Bounding box coordinate data:
********

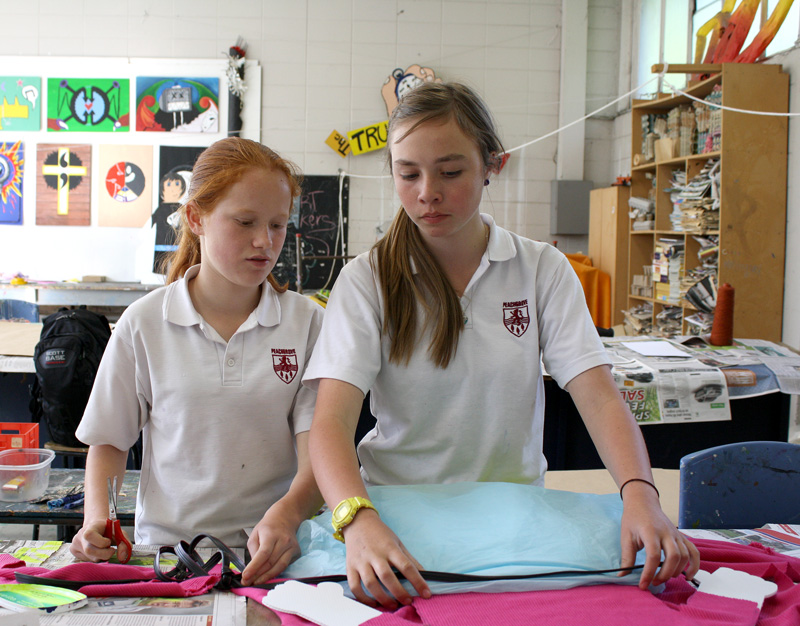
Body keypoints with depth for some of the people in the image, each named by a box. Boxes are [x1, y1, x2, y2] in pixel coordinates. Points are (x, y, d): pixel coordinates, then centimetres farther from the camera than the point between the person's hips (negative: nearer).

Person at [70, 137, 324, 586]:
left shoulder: (307, 322, 2)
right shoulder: (144, 324, 3)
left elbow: (318, 451, -4)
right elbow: (109, 442, 12)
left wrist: (285, 516, -24)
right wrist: (97, 517, -7)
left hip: (273, 553, 0)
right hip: (166, 548, 0)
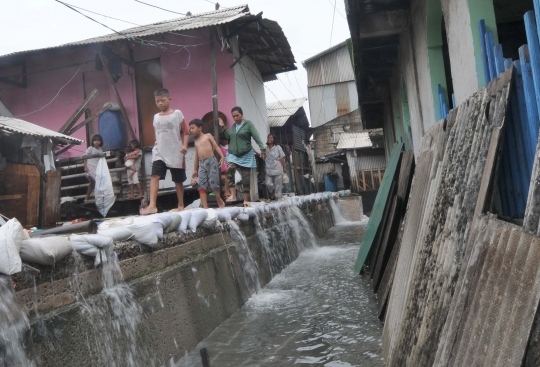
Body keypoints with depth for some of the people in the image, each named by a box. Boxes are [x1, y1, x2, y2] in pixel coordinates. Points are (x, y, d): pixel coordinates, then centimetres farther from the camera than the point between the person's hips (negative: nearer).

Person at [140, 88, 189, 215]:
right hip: (159, 153, 3)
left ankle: (181, 205, 20)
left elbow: (185, 132, -2)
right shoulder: (156, 117, 12)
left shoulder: (177, 114, -1)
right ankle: (152, 205, -23)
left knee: (178, 180, 6)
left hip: (175, 153, -3)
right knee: (154, 176, -17)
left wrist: (184, 146, -16)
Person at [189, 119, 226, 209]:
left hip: (211, 161, -5)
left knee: (213, 182, -8)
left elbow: (216, 146, 0)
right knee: (202, 185, -6)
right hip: (201, 164, 5)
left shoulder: (208, 136, 8)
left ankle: (220, 201, 15)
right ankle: (205, 207, -8)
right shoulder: (196, 142, 21)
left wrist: (222, 156, -14)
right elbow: (196, 156, 21)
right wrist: (195, 170, 18)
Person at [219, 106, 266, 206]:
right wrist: (222, 127, 5)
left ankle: (246, 201, 11)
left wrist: (263, 149, -21)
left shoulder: (248, 124, -3)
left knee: (246, 179, 2)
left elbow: (256, 137, -11)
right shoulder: (233, 126, 12)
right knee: (229, 170, -28)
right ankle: (233, 195, -31)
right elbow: (228, 137, 10)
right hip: (233, 155, 3)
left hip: (246, 156, -3)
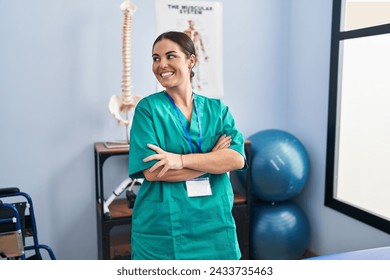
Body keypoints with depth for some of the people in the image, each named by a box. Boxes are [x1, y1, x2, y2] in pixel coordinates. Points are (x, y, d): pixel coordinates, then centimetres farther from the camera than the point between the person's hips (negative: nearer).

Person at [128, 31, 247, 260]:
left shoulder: (217, 109, 4)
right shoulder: (148, 108, -5)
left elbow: (237, 159, -10)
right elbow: (151, 171, -14)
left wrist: (181, 159, -21)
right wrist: (213, 159, -11)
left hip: (214, 225, 3)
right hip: (161, 229, -2)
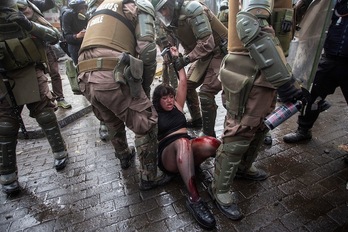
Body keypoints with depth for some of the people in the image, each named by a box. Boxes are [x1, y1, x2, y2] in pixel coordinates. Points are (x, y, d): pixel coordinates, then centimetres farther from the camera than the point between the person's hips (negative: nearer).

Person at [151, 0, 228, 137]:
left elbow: (207, 43, -28)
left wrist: (185, 59, -27)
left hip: (220, 53, -9)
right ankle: (197, 120, 30)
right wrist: (181, 59, -3)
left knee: (206, 93, -17)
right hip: (204, 55, 9)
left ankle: (209, 135, -3)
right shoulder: (173, 21, 4)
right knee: (188, 86, 11)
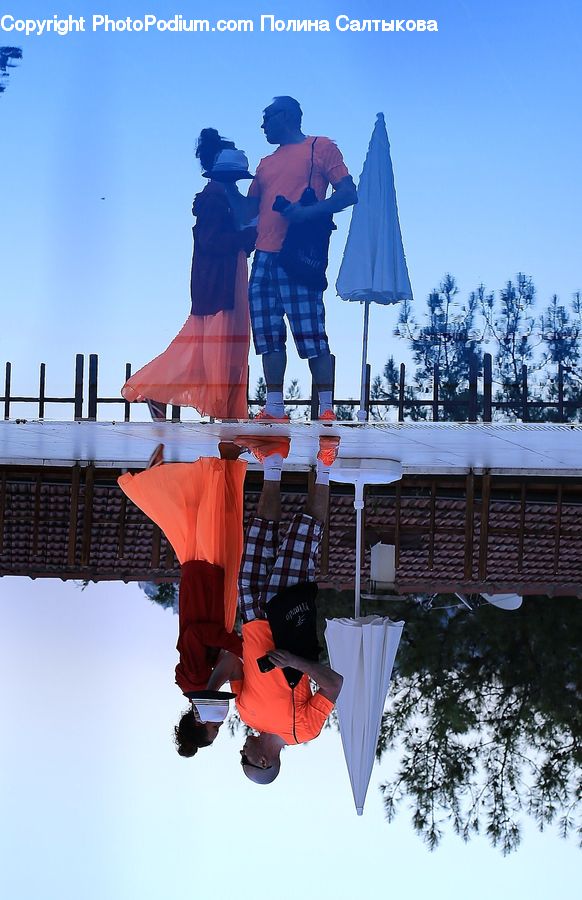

********

◆ Task instructions
Return exactly the lines of the data, beginning with the first and ending with the line containing "right shoulder: (144, 324, 3)". Skip the pictures.

◆ Task output
Body keypoints with depth for some of the people in the image, each named by a box. Boxes are [x1, y1, x2, y2] in pixel coordinates. Points are (x, y, d): pixel coordinates, then centimetres farther from the camera than the point between the person's hips (negative: nearer).

Person at [70, 137, 324, 586]:
left shoulder: (307, 322, 2)
right shoulder: (144, 324, 3)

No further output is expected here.